25 Jun 2024 — 1 min read

"I fear that media outlets and other websites, in attempting to "protect" their material from AI scrapers, will go too far in the anti-human direction."

I've been struggling with this.

I'm not in favor of the 404 Media approach, which is to stick an auth wall in front of your content, forcing everyone to register before they can load your article. That isn't a great experience for anyone, and I don't think it's sustainable for a publisher in the long run.

At the same time, I think it's fair to try and prevent some bot access at the moment. Adding AI agents to your robots.txt - although, as recent news has shown, perhaps not as effective a move as it might be - seems like the right call to me.

Clearly an AI agent isn't a human. For ad hoc queries - where an agent is retrieving content from a website in direct response to a user query - it clearly is acting on behalf of a human. Is it a browser, then? Maybe? If it is, we should just let it through.

It's accessing articles as training data that I really take issue with (as well as the subterfuge of not always advertising what it is when it accesses a site).
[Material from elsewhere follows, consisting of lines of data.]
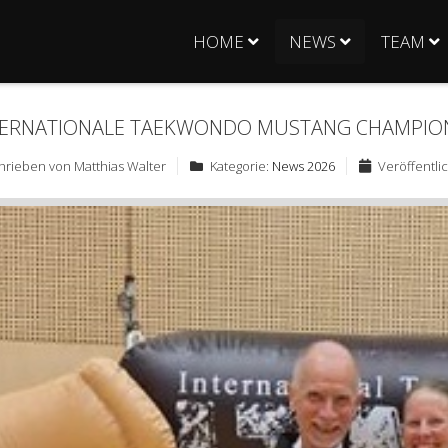
HOME
NEWS
TEAM
NTERNATIONALE TAEKWONDO MUSTANG CHAMPIO
hrieben von
Matthias Walter
Kategorie:
News 2026
Veröffentlic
In these cases, content is copied into a corpus in a manner that's outside of its licensing, without the author's knowledge. That sucks - not because I'm in favor of DRM, but because often the people whose work is being taken are living on a shoestring, and the software is run by very large corporations who will make a fortune.

But yes: I don't think auth walls, CAPTCHAs, paywalls, or any added friction between content and audience are a good idea. These things make the web worse for everybody.

Molly's post is in response to an original by Manu Moreale, which is also worth reading.

#AI